Required tasks:
a. Reproduce the column's passage starting with "In March of" and going on through "sense of fear.", switching "lockdown" to "isolation".
b. According to the column, which river is Martin Falls First Nation located on?

Document section:
————————

The month we learned that mental health is everybody’s responsibility

Hill Times April 6 2020

In March of 2020, the world went into lockdown. We stopped going out to see friends, many stopped going to places of work and lost the hallway conversations with co-workers, and we started to look at neighbours with no small sense of fear.

Anxiety started to grow. Some started to feel that “fight or flight” response when the physical body declares there is a threat, except there is nothing to see to fight and nowhere to flee. That “fight or flight” physical response is a natural and necessary response when there is a real threat, and it gives us the strength and clarity and urgency to survive through a life-threatening event. But that same “fight or flight” response starts to have some negative impacts when it continues to run hot in our bodies without a natural conclusion. And so many are realizing that mental health is actually a daily practice, and practice is work.

First Nations sometimes call it something else; we sometimes call it balance. Mental health is a narrow term, too narrow to capture the lived experience of it. Mental health is connected to our network of people, to our physical health, to the land, to our roles in community.

First Nations have been through pandemics before, and we’ve lost thousands and thousands of our ancestors to smallpox, flu, and tuberculosis. The benefit of story-telling cultures is that we can share the stories of living through the Spanish flu, through smallpox in the 1800s. However, these are not stories that are thrown around lightly, as we all did not survive through these dark times. The lesson is simply that we are still here—we are still standing.

Elder Sam Achneepineskum Sr. is from Martin Falls First Nation located on the Albany River, smack dab in the middle of northern Ontario. Elder Sam was born and raised in the northern Ontario wilderness, and grew up on the land. He shared with me that when you live a life governed by what nature provides, one values different things than a life lived in materialism and capitalism. He shared about a life and values and knowledge gained by learning to adapt to the seasons and weather, ‘a course for your survival, and one learns to follow natural law,’ writes Rose LeMay. Photograph courtesy of Facebook

Elder Sam Achneepineskum Sr. is from Martin Falls First Nation located on the Albany River, smack dab in the middle of northern Ontario. Elder Sam now lives in Thunder Bay and supports the balance of those who ask for his support, based in the knowledges passed down to him from time immemorial.

Elder Sam has been sharing some jokes recently on social media. Some may wonder if humour is an appropriate response in the midst of this chaos, and Elder Sam simply continues to share gentle jokes; perhaps balance includes humour.

Elder Sam was born and raised in the northern Ontario wilderness, and grew up on the land. He shared with me that when you live a life governed by what nature provides, one values different things than a life lived in materialism and capitalism. He shared about a life and values and knowledge gained by learning to adapt to the seasons and weather, “a course for your survival, and one learns to follow natural law.”

Natural law is a phrase that encompasses a wealth of knowledge and a way of being in this world, and includes the sense that we have what we need in the land and in our people around us, and in us. Perhaps balance includes a knowledge of what is truly essential, and that certainly includes land.

Not land as in owning land, but land as in the entity which teaches us. In 2020, the lesson the land is telling is so stark that we can’t help but to listen: it’s all connected. Perhaps balance includes an understanding that we are all connected.

We have been reduced to a small life in our homes, restricted from so many of the accustomed distractions. We are struggling with how to cope, and perhaps some anxiety. Elder Sam and Elders across this land are calm and balanced, and are choosing to share their knowledge to help us all. After all that they have gone through in terms of colonization and residential schools and more, Elders continue. Perhaps balance includes stories.

————————

Excerpted data:
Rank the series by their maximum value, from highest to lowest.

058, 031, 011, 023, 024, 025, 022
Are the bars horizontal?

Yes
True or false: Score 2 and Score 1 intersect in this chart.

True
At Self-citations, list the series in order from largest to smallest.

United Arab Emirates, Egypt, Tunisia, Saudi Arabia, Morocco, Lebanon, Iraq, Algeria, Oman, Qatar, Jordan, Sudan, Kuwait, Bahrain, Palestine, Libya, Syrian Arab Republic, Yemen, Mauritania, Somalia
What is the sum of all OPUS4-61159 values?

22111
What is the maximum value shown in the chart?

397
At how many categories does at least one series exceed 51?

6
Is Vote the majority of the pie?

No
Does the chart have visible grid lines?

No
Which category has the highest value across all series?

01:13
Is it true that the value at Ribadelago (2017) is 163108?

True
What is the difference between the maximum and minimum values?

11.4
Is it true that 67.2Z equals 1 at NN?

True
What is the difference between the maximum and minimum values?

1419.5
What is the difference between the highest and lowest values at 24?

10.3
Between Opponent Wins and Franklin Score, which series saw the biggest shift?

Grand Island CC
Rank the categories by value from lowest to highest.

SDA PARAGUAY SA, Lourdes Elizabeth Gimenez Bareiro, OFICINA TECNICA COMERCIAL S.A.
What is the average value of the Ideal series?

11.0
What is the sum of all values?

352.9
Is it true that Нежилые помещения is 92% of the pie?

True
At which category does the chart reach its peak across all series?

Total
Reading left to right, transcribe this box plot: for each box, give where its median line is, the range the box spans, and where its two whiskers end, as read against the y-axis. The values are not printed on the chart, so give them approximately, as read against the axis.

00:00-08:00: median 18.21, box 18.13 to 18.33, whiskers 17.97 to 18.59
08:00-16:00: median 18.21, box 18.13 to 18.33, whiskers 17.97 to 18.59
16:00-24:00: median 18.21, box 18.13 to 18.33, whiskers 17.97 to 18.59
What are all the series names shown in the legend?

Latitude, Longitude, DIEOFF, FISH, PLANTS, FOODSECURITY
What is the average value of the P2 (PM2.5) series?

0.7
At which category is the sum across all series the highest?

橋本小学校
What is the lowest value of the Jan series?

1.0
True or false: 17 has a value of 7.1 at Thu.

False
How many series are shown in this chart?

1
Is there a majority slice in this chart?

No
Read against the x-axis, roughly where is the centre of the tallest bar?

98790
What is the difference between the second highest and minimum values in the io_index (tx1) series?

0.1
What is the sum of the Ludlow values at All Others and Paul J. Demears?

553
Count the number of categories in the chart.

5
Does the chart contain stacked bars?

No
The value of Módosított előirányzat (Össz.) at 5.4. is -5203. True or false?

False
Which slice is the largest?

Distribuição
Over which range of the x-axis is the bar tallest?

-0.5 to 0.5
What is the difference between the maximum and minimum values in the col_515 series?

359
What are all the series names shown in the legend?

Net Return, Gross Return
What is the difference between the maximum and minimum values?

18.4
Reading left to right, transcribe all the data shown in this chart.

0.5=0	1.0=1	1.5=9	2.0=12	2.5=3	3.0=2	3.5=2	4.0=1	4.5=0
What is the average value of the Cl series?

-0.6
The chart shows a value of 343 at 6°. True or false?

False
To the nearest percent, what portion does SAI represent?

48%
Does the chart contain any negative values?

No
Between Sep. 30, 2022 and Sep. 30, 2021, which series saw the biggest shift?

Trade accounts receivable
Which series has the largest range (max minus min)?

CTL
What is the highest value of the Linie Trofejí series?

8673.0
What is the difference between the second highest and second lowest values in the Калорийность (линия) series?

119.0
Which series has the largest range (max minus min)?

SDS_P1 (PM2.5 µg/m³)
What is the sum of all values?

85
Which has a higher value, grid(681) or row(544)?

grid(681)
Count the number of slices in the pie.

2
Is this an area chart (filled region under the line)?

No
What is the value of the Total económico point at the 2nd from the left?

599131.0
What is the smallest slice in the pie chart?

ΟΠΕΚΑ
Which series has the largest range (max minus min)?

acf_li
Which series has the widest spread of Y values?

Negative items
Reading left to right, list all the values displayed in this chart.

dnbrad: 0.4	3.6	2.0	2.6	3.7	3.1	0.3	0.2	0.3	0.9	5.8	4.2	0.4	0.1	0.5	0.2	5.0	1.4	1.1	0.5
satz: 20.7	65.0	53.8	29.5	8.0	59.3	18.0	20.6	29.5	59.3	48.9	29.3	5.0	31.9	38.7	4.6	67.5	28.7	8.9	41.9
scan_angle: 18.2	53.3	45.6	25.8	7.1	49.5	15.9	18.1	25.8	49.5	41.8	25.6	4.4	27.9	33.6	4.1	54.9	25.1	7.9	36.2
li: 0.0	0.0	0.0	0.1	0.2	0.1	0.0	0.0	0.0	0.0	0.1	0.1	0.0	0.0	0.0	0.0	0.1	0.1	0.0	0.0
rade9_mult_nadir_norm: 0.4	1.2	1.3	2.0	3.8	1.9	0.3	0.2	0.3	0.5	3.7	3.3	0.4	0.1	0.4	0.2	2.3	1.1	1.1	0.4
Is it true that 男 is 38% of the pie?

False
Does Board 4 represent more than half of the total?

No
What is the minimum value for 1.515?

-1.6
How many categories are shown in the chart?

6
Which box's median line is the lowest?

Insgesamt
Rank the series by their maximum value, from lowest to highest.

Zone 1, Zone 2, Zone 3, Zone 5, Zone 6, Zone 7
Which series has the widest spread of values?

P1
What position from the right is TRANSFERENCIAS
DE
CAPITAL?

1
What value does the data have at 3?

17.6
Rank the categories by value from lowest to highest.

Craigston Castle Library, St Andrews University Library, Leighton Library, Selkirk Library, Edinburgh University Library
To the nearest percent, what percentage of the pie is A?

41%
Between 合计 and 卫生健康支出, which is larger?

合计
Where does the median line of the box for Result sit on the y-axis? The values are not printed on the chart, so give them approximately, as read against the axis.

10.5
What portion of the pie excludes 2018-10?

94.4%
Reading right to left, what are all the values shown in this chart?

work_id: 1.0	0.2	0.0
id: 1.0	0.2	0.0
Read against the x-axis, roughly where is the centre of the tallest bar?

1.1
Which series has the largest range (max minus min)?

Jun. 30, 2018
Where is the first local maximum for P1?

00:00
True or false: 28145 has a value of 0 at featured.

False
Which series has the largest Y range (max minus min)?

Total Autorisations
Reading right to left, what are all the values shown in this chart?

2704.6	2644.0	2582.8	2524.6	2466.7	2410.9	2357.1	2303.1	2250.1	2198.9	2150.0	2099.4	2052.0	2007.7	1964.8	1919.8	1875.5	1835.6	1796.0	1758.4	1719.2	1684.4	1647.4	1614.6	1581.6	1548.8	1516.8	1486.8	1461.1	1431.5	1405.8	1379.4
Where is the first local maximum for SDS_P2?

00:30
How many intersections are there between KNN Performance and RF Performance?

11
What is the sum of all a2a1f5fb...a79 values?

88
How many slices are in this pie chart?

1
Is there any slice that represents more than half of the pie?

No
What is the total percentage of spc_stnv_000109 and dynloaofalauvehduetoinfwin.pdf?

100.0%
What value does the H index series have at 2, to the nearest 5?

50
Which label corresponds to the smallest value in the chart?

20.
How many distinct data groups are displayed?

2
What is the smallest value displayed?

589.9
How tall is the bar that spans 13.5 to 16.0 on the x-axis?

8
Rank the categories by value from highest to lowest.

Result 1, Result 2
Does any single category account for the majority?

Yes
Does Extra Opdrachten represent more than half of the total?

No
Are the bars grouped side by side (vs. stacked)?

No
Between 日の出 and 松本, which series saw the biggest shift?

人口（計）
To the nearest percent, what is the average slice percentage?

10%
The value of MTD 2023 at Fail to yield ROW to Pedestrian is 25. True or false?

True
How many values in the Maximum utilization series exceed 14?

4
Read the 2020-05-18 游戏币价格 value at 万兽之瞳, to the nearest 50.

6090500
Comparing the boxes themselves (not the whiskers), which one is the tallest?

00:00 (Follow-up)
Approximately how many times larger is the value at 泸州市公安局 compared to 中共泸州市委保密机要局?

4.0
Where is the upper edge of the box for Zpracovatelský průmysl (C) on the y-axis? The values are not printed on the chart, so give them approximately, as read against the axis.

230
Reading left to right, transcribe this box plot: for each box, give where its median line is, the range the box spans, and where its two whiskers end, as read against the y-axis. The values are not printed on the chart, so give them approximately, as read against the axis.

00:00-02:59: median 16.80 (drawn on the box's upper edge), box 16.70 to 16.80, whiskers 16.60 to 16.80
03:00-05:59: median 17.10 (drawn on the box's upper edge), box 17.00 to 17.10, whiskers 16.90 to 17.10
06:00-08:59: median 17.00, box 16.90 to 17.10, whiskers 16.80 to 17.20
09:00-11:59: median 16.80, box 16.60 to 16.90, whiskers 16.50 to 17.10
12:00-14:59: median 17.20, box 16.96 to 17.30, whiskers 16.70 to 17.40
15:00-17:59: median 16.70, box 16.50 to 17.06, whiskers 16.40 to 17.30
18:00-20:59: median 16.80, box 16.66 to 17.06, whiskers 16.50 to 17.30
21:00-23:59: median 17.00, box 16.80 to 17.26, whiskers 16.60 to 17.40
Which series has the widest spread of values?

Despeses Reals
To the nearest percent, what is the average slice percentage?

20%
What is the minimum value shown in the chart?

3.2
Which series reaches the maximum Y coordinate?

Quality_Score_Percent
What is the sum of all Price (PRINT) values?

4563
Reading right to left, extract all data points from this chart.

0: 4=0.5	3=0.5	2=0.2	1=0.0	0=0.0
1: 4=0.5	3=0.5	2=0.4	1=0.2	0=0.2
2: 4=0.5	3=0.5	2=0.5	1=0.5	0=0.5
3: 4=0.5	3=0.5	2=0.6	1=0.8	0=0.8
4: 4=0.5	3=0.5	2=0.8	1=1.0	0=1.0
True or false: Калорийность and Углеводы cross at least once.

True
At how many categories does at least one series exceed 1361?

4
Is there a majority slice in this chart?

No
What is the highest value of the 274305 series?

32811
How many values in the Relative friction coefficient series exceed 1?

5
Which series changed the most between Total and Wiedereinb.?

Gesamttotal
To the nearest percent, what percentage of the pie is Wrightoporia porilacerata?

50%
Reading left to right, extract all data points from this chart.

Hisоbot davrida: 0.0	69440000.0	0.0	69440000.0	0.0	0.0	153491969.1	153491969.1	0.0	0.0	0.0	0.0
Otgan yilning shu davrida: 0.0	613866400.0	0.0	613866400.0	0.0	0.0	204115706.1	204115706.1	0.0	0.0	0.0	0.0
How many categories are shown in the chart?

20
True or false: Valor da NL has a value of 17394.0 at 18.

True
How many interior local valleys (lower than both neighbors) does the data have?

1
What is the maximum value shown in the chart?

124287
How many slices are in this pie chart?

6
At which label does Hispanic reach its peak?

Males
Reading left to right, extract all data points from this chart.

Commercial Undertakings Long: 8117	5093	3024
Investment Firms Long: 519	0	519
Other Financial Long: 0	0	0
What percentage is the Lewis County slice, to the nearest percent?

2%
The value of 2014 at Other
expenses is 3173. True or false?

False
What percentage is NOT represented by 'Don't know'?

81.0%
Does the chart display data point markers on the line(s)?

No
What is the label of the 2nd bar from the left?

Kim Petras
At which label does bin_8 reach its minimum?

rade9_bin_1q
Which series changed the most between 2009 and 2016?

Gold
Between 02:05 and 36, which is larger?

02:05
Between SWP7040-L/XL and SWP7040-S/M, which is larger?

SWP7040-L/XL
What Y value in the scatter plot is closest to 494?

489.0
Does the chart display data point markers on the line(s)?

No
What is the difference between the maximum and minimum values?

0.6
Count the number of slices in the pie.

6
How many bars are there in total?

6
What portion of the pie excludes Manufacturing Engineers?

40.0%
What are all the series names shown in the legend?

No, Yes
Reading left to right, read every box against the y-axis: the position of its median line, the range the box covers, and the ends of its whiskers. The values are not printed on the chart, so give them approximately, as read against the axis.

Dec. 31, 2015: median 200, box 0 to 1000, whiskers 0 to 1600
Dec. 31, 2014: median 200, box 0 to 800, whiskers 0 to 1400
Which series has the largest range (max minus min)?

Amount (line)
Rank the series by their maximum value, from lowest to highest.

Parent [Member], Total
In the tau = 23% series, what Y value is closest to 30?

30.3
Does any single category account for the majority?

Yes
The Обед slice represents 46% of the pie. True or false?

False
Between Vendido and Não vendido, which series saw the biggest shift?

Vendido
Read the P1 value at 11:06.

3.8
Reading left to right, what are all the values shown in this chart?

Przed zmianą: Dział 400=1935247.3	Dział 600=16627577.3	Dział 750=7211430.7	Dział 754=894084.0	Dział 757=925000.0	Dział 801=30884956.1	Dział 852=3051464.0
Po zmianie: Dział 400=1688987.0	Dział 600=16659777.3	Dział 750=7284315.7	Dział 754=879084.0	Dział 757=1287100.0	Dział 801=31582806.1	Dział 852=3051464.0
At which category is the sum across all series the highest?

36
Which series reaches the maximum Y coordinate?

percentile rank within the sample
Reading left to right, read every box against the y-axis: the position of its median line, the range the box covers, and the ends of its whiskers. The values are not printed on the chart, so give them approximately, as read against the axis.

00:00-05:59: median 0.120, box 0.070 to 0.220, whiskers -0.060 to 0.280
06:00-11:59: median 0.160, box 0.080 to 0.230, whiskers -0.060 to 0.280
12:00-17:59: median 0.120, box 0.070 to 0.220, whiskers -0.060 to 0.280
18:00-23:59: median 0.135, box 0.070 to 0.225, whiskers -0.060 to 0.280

————————

Task-by-task solutions:
a.
In March of 2020, the world went into isolation. We stopped going out to see friends, many stopped going to places of work and lost the hallway conversations with co-workers, and we started to look at neighbours with no small sense of fear.

b. The Albany River